■ Texte à lire
Publié le 07 novembre 2016 , mis à jour le 26 juillet 2021

Moins d’un an après la COP21, la ratification rapide de l’accord de Paris par un grand nombre pays, y compris des grands émetteurs comme la Chine, les Etats-Unis, l’Union européenne ou l’Inde, a permis de dépasser le double seuil nécessaire à son entrée en vigueur, qui aura lieu le 4 novembre 2016. Moins d’un an, c’est un temps record pour l’entrée en vigueur d’un accord international.

■ Bloc de données
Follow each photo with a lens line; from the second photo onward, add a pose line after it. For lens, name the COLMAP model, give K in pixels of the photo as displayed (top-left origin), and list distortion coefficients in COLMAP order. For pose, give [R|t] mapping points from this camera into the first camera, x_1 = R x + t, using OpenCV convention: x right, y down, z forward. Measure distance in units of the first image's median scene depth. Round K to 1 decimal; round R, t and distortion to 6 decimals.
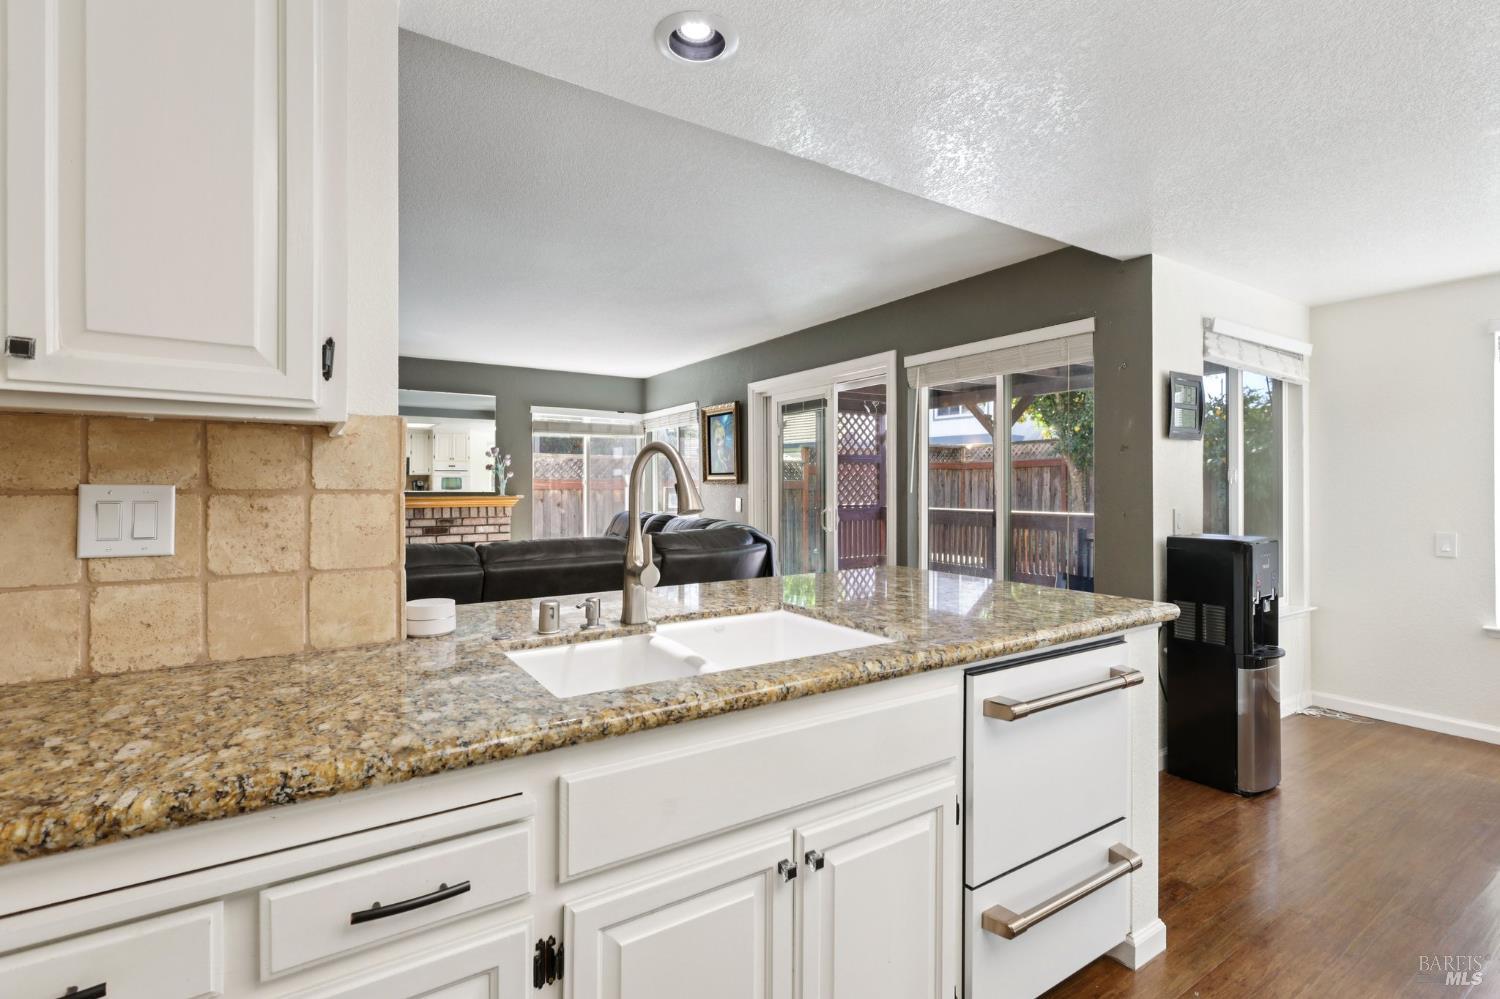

■ Énoncé
Poursuivez le texte sur l'entrée en vigueur de l'accord de Paris à la suite de sa dernière phrase. Ce matériel n'intervient pas dans l'exercice.

■ Espace réponse
Le dérèglement climatique continue de s’accélérer

L’atmosphère n’a jamais autant contenu de CO2 : en 2015, nous avons franchi le cap symbolique de 400 parties par millions (PPM) en teneur moyenne de CO2 d’après l’Organisation météorologique mondiale (OMM). L’année 2016 bat aussi tous les records de température de 2015, qui elle-même a été la plus chaude en moyenne que toutes les années précédentes depuis le début des mesures de températures. La partie terrestre du Groenland perd ses glaces plus rapidement que les mesures satellites ne l’avaient jusqu’ici suggéré, alors que la fonte des ces glaces est un contributeur majeur à l’élévation du niveau des mers. Les super-ouragans de catégorie 4 ou 5 seront deux à trois fois plus fréquents sous l’effet du changement climatique. L’ouragan Matthew a déjà fait plus de 400 morts en Haïti.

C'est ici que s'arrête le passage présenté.